Referring to FIG. 7, shown is an exemplary implementation, following, for example the operation of HEVC with additions and modifications as indicated, of the enhancement layer coding loop (611) in difference coding mode.

The coding loop can receive uncompressed input sample data (601). It further can receive upsampled base layer reconstructed picture (or parts thereof), and associated side information, from the upsample unit (609) and upscale unit (610), respectively. In some base layer video compression standards, there is no side information that needs to be conveyed, and, therefore, the upscale unit (610) may not exist.

In difference coding mode, the coding loop can create a bitstream that represents the difference between the input uncompressed sample data (701) and the upsampled base layer reconstructed picture (or parts thereof) (702) as received from the upsample unit (609). This difference is the residual information that is not represented in the upsampled base layer samples. Accordingly, this difference can be calculated by the residual calculator module (703), and can be stored in a to-be-coded picture buffer (704). The picture of the to-be-coded picture buffer (704) can be encoded by the enhancement layer coding loop according to the same or a different compression mechanism as in the coding loop for pixel coding mode, for example by an HEVC coding loop. Specifically, an in-loop, forward encoder (705) can create a bitstream (706), which can be reconstructed by an in-loop decoder (707), so to generate an interim picture (708). The interim picture (708) is in difference mode.

It has already been pointed out that the use of an unmodified loop filter on samples in difference coding mode can lead to undesirable results. Accordingly, in the same or another embodiment, before the interim picture is exposed to a loop filter (709), it can be converted by a converter (710) from difference mode to pixel mode. The converter can, for example, for each sample in difference domain of the current CU, add the spatially corresponding sample from the upsampled base layer picture (702). The result is another interim picture (711) in the pixel domain.

In the same or another embodiment, this interim picture (711) can be loop filtered by loop filter (709) to create a loop-filtered interim picture (712), which is in pixel domain.

While this interim picture (712) is in the pixel domain, the enhancement layer coding loop in difference mode can expect a picture in the difference domain for storage in the reference picture buffer (715). Accordingly, in the same or another embodiment, the latest interim picture (712) can be converted by converter (713) into yet another interim picture (714) in the difference domain, for example by subtracting, for all pixels of the current CU, the samples of the upsampled base layer picture (702) from the samples of the interim picture (712).

Accordingly, the difference picture can be converted into the pixel domain before loop filtering, and can be converted back into the difference domain thereafter, Therefore, the loop filter can operate in the pixel domain.

U.S. application Ser. No. 13/529,159 describes improvements to avoid unnecessary conversions from pixel to difference mode and vice versa, for cases where such conversions are less optimal than, for example, keeping both pixel and difference domain representations in parallel. Some of those improvements can be applicable herein as well. For example, Ser. No. 13/529,159 describes that the reference picture of a combined pixel/difference coding loop may be kept in pixel mode only. In this case, for example, converter (713) may not be present.

With reference to FIG. 8, described now is the RLSSP unit (615) in the enhancement layer coding loop (611), the single or multistage base layer loop filter unit (617) in the base layer coding loop (603), and the signal (616) the units use to communicate.

(Items listed in a dataset)

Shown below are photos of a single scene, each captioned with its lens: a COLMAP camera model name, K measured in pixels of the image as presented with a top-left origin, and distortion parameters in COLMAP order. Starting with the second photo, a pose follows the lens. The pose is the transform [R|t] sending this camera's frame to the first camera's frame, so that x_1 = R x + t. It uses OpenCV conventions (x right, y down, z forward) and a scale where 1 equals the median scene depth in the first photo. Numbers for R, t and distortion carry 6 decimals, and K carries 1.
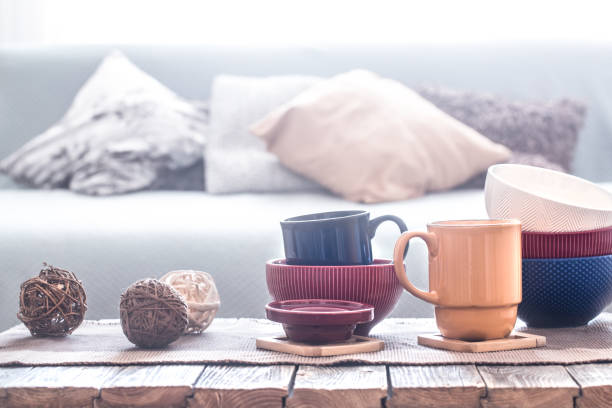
lens RADIAL K [[1875.5, 0, 306.0], [0, 1875.5, 204.0], [0, 0, 1]] dist [-0.011515, 0.988389]
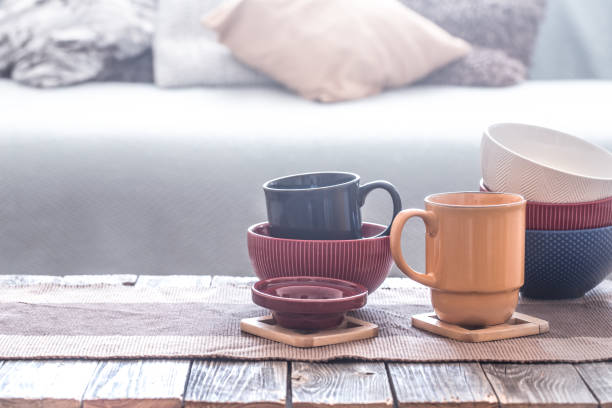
lens RADIAL K [[1849.8, 0, 306.0], [0, 1849.8, 204.0], [0, 0, 1]] dist [-0.001640, 1.089548]
pose [[0.998856, 0.009914, 0.046776, -0.038170], [-0.014526, 0.994950, 0.099316, -0.079124], [-0.045555, -0.099881, 0.993956, 0.088543]]
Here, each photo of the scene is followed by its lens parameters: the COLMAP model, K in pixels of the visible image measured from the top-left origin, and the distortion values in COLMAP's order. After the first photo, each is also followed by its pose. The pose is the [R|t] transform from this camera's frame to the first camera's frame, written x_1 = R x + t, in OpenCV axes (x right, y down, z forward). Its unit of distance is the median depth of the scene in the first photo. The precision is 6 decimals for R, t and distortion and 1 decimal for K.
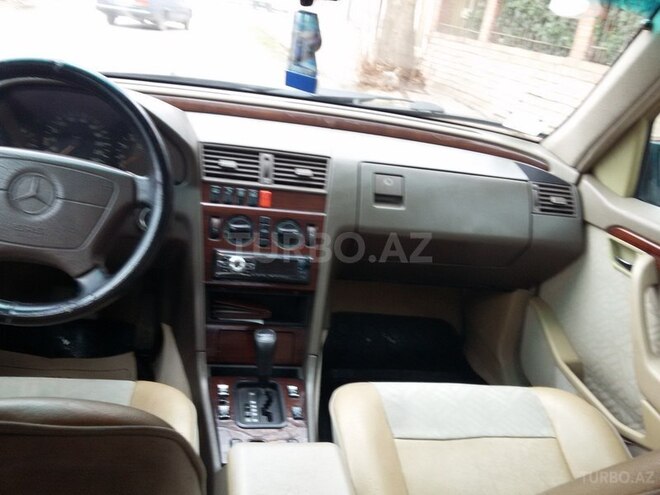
lens RADIAL K [[606.7, 0, 329.7], [0, 606.7, 253.9], [0, 0, 1]] dist [0.017599, 0.000000]
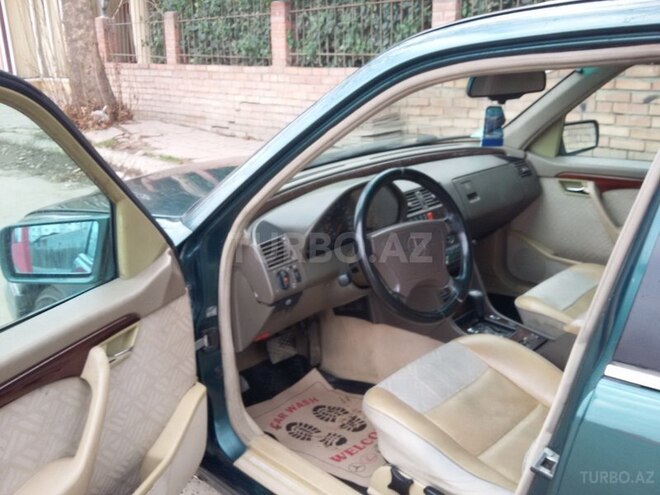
lens RADIAL K [[606.7, 0, 331.4], [0, 606.7, 247.8], [0, 0, 1]] dist [0.017599, 0.000000]
pose [[0.808545, -0.341280, 0.479358, -0.209525], [0.349607, 0.933875, 0.075185, -0.043046], [-0.473319, 0.106796, 0.874393, -0.050111]]
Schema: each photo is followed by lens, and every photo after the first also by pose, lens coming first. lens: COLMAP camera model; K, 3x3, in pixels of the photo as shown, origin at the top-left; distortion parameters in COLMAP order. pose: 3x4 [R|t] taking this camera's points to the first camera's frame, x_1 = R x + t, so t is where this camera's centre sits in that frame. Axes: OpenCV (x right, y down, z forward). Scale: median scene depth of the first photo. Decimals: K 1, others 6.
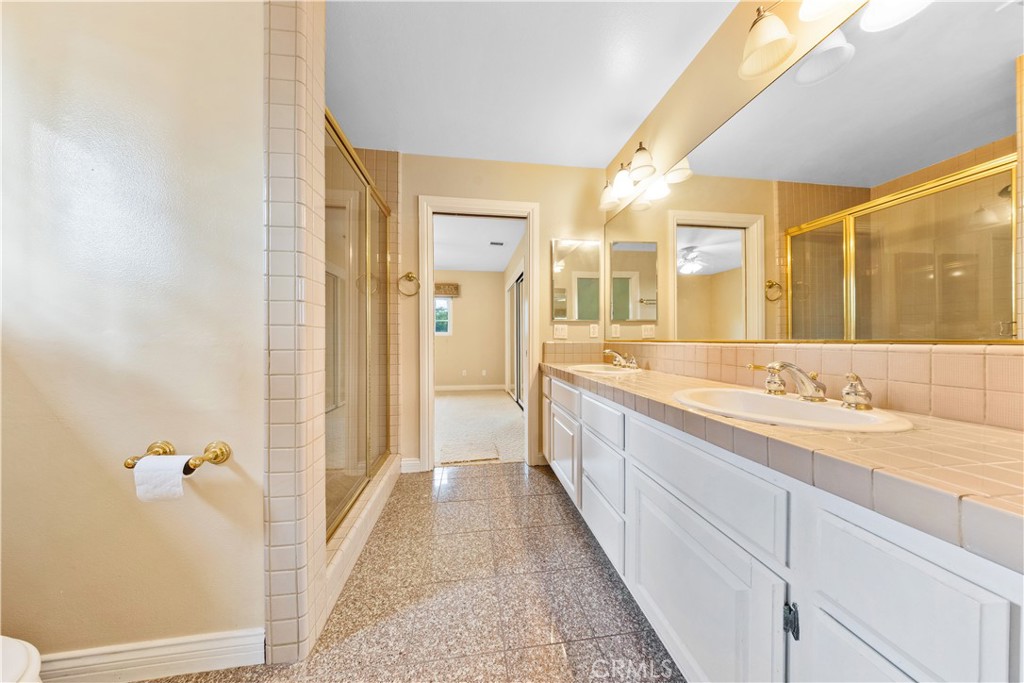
lens RADIAL K [[300.0, 0, 510.7], [0, 300.0, 340.7], [0, 0, 1]] dist [-0.001734, 0.000229]
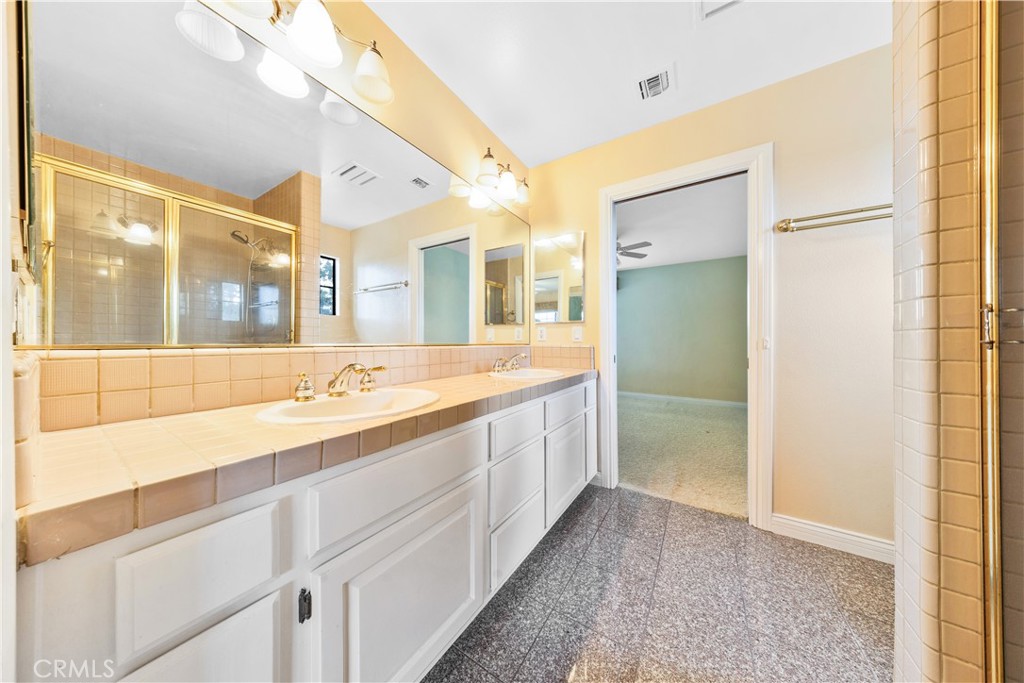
lens RADIAL K [[300.0, 0, 517.2], [0, 300.0, 342.3], [0, 0, 1]] dist [-0.001734, 0.000229]
pose [[-0.766588, 0.010025, 0.642061, -0.310938], [0.010478, 0.999940, -0.003103, 0.001774], [-0.642054, 0.004349, -0.766647, 1.810212]]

● WORK TASK:
Write out the part of the excerpt on enhancement layer coding starting at "While this interim" and ending at "interim picture (712).", changing "reference picture buffer" to "decoded picture buffer".

● TASK RESPONSE:
While this interim picture (712) is in the pixel domain, the enhancement layer coding loop in difference mode can expect a picture in the difference domain for storage in the decoded picture buffer (715). Accordingly, in the same or another embodiment, the latest interim picture (712) can be converted by converter (713) into yet another interim picture (714) in the difference domain, for example by subtracting, for all pixels of the current CU, the samples of the upsampled base layer picture (702) from the samples of the interim picture (712).